In this whole process, Tehran ignores the obvious. The Arab states of the Gulf region are still the preferred partners for the US due to a longer history of friendship. Even before the Iranian Revolution, Washington was more at ease with Saudi Arabia, given the Shah’s regional ambitions, and even then the Arab states resented Iran’s unwillingness to see them as equal partners in the social, cultural and political development of the Gulf region.
The US-Saudi friendship will not suddenly end, even though Washington and the EU are openly condemning Riyadh’s human rights record. Trade between Saudi Arabia and the west still outweighs their differences over political reform in the kingdom, as does a mutual agreement between Washington and Riyadh to contain Iran’s influence in the Middle East.

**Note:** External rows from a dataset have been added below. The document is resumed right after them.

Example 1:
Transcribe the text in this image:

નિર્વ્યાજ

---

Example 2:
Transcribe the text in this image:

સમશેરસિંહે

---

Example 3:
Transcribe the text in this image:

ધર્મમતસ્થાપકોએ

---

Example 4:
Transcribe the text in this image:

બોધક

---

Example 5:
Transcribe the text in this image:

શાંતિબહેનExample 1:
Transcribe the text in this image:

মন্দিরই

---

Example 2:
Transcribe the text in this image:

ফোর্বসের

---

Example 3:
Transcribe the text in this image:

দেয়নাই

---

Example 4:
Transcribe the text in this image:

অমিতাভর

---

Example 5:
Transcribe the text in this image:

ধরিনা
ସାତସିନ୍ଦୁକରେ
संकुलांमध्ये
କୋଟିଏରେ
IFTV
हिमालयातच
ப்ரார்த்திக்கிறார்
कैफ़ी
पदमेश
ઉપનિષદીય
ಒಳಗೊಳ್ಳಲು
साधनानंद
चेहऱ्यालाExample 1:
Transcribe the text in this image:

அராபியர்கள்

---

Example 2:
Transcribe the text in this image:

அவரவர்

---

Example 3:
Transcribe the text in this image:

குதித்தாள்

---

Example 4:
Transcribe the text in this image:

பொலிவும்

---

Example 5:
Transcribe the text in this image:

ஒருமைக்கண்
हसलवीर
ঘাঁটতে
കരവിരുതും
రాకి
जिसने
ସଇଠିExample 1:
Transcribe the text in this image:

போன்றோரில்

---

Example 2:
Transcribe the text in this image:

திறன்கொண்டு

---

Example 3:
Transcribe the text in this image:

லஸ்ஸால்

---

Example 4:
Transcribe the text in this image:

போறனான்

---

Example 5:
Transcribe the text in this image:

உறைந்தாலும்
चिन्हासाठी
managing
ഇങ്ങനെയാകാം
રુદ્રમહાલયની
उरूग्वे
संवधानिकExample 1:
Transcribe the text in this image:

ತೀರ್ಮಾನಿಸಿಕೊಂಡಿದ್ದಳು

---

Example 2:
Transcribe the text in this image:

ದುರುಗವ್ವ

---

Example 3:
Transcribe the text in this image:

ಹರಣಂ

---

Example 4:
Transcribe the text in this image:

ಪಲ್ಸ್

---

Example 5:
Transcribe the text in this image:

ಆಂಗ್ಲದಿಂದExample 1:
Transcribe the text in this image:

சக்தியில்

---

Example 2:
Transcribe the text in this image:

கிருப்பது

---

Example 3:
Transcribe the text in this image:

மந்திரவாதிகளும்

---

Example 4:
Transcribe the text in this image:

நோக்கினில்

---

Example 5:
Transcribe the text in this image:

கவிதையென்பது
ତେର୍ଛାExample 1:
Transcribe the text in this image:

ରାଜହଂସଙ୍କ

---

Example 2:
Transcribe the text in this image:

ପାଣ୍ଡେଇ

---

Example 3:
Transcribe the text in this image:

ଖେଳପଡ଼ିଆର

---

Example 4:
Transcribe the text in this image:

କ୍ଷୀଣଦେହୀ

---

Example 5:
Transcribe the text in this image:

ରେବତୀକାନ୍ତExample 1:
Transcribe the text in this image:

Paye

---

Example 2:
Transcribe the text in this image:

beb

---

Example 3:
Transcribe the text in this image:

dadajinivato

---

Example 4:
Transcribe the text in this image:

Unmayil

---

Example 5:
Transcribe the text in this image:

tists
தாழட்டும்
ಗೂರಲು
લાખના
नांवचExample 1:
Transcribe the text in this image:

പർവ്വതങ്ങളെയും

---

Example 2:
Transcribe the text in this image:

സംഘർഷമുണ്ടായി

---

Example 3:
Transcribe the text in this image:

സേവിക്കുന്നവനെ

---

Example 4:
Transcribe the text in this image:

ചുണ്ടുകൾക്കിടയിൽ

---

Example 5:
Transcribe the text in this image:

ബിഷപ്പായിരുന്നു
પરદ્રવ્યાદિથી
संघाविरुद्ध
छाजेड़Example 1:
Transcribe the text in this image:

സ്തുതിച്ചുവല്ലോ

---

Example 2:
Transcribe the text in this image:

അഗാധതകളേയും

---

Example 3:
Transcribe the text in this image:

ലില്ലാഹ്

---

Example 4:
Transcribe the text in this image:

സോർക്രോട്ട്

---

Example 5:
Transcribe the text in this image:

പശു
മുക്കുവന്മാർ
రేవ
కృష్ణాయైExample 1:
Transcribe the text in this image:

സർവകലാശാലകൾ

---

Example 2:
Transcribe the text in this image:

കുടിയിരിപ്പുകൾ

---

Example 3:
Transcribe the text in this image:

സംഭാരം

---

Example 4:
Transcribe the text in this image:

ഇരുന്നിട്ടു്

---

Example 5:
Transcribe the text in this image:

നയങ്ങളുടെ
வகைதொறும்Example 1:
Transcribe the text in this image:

This prospect will not change when a new president assumes office in Washington at the beginning of 2017. None of the US presidential candidates promise to be a better option for Iran than President Barack Obama.Prospects for Iran’s relations with Saudi Arabia depend on both sides refusing to see ties with the US as a replacement for a partnership between them as neighbours. A shared recognition that their political differences result partly from instability in the Middle East in which the US has self-admittedly played a role could help them rekindle the political and religious connections that go back to the establishment of formal friendship ties in 1929. Since then, Riyadh and Tehran have severed relations three times, only to recognise subsequently that their ties needed urgently to be repaired.